Third, combine kaizen with kaikaku - radical change. Re-examine the selected criteria annually to decide which are no longer relevant and which new ones are required. Also, conduct an exhaustive search for evidence of the Five Fatal Flaws: Denial, Systemic Failure, Bureaucracy, Complacency, Conservatism. Use a suggestion scheme approach and reward employees who identify examples of the Flaws and/or recommend radical ways of eliminating the defects.

YOUNG TURKS
Fourth, form squads of Young Turks to work on areas (like improving the appallingly long lead-times at M&S, or revolutionising its awful window-dressing) that are either self-selected or identified by senior management. Keep these multi-disciplinary, cross-factional teams in permanent being, adding to and subtracting from membership as necessary, and watch their performance closely to identify the heretics, challengers and doers.
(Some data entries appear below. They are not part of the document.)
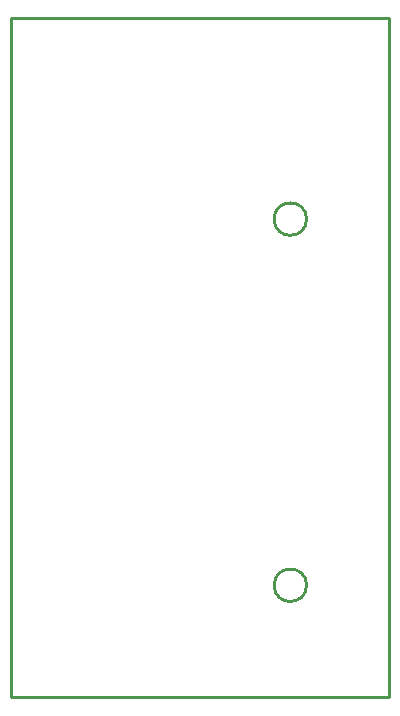
<source format=gbr>
%TF.GenerationSoftware,KiCad,Pcbnew,8.0.3*%
%TF.CreationDate,2024-07-16T15:02:39-04:00*%
%TF.ProjectId,Pheripheral-Scout,50686572-6970-4686-9572-616c2d53636f,rev?*%
%TF.SameCoordinates,Original*%
%TF.FileFunction,Profile,NP*%
%FSLAX46Y46*%
G04 Gerber Fmt 4.6, Leading zero omitted, Abs format (unit mm)*
G04 Created by KiCad (PCBNEW 8.0.3) date 2024-07-16 15:02:39*
%MOMM*%
%LPD*%
G01*
G04 APERTURE LIST*
%TA.AperFunction,Profile*%
%ADD10C,0.250000*%
%TD*%
G04 APERTURE END LIST*
D10*
X129790000Y-66040000D02*
X97790000Y-66040000D01*
X97790000Y-123540000D02*
X129790000Y-123540000D01*
X129790000Y-123540000D02*
X129790000Y-66040000D01*
X97790000Y-66040000D02*
X97790000Y-123540000D01*
X122815000Y-83040000D02*
G75*
G02*
X120065000Y-83040000I-1375000J0D01*
G01*
X120065000Y-83040000D02*
G75*
G02*
X122815000Y-83040000I1375000J0D01*
G01*
X122815000Y-114040000D02*
G75*
G02*
X120065000Y-114040000I-1375000J0D01*
G01*
X120065000Y-114040000D02*
G75*
G02*
X122815000Y-114040000I1375000J0D01*
G01*
M02*

</source>
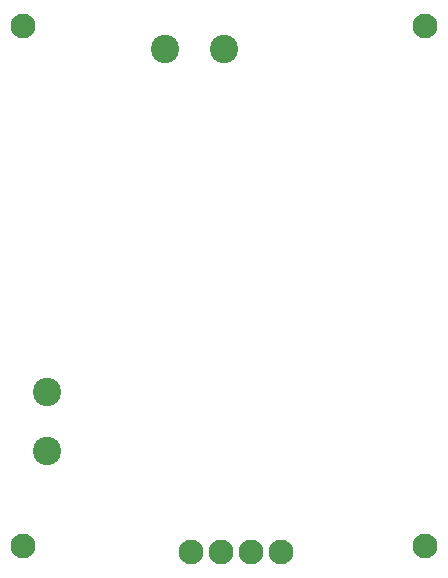
<source format=gbs>
G04*
G04 #@! TF.GenerationSoftware,Altium Limited,Altium Designer,22.7.1 (60)*
G04*
G04 Layer_Color=16711935*
%FSLAX44Y44*%
%MOMM*%
G71*
G04*
G04 #@! TF.SameCoordinates,B907E7F6-3D8B-4148-802C-DA242210B7AD*
G04*
G04*
G04 #@! TF.FilePolarity,Negative*
G04*
G01*
G75*
%ADD30C,2.1000*%
%ADD31C,2.4000*%
D30*
X197700Y25000D02*
D03*
X172300D02*
D03*
X370000Y470000D02*
D03*
Y30000D02*
D03*
X30000D02*
D03*
Y470000D02*
D03*
X223100Y25000D02*
D03*
X248500D02*
D03*
D31*
X50000Y160000D02*
D03*
Y110000D02*
D03*
X200000Y451000D02*
D03*
X150000D02*
D03*
M02*

</source>
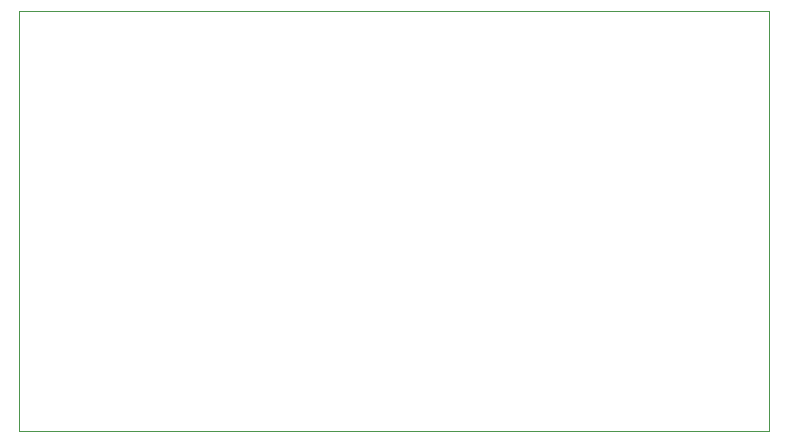
<source format=gbr>
%TF.GenerationSoftware,KiCad,Pcbnew,(6.0.10)*%
%TF.CreationDate,2023-02-17T09:20:17-08:00*%
%TF.ProjectId,Exercise I,45786572-6369-4736-9520-492e6b696361,rev?*%
%TF.SameCoordinates,Original*%
%TF.FileFunction,Profile,NP*%
%FSLAX46Y46*%
G04 Gerber Fmt 4.6, Leading zero omitted, Abs format (unit mm)*
G04 Created by KiCad (PCBNEW (6.0.10)) date 2023-02-17 09:20:17*
%MOMM*%
%LPD*%
G01*
G04 APERTURE LIST*
%TA.AperFunction,Profile*%
%ADD10C,0.100000*%
%TD*%
G04 APERTURE END LIST*
D10*
X101600000Y-71120000D02*
X165100000Y-71120000D01*
X165100000Y-71120000D02*
X165100000Y-106680000D01*
X165100000Y-106680000D02*
X101600000Y-106680000D01*
X101600000Y-106680000D02*
X101600000Y-71120000D01*
M02*

</source>
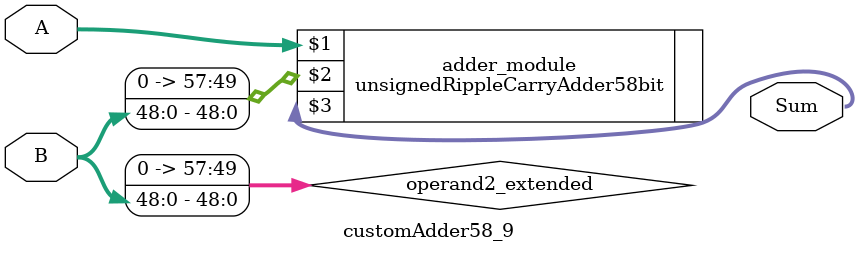
<source format=v>
module customAdder58_9(
                        input [57 : 0] A,
                        input [48 : 0] B,
                        
                        output [58 : 0] Sum
                );

        wire [57 : 0] operand2_extended;
        
        assign operand2_extended =  {9'b0, B};
        
        unsignedRippleCarryAdder58bit adder_module(
            A,
            operand2_extended,
            Sum
        );
        
        endmodule
        
</source>
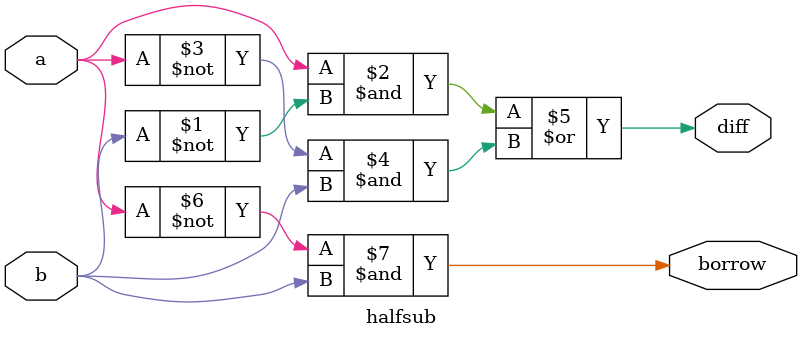
<source format=v>
module halfsub
(
   input wire a,b,
   output wire diff,borrow
);

assign diff=(a&~b)|(~a&b);
assign borrow=~a&b;
endmodule



</source>
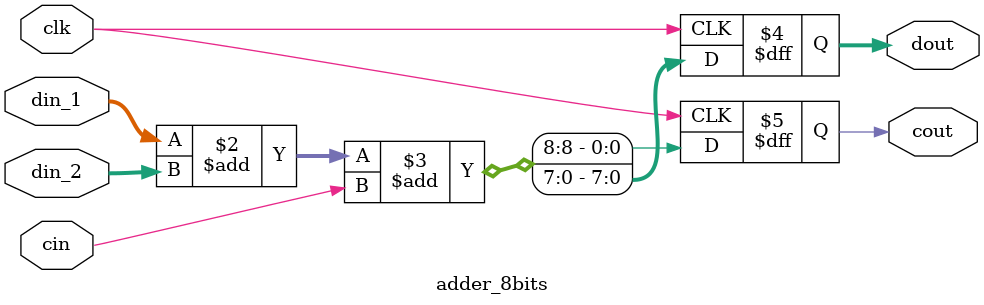
<source format=v>
module adder_8bits(din_1, clk, cin, dout, din_2, cout);
    input [7:0] din_1;
    input clk;
    input cin;
    output [7:0] dout;
    input [7:0] din_2;
    output cout;
	 
	 reg [7:0] dout;
	 reg       cout;
	 
	 always @(posedge clk) begin
		{cout,dout} <= din_1 + din_2 + cin;
	 end

endmodule
</source>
Fifth, review the chief executive's performance rigorously at regular intervals in relation to agreed targets, most of which should not be financial, and none of which should be operational - save one. That is the selection and management of operators who deliver required performance on the key indicators.

Sixth, develop a pool of rising managers who have proved their potential by their thinking and practical achievement in demanding roles. Their levels of heresy, challenge and 'making it happen' (very possibly as official Young Turks) should be crucial. Name a date for the chief executive to step down: stick to it. If nobody in the pool measures up, start looking outside well before need.

Never leave this top appointment to the predecessor. Goizueta became Coke's head because the choice was made solely by a Grand Old Man, Robert Woodruff. That's the seventh step in making the corporate success cycle seem inevitable. But remember: it never is.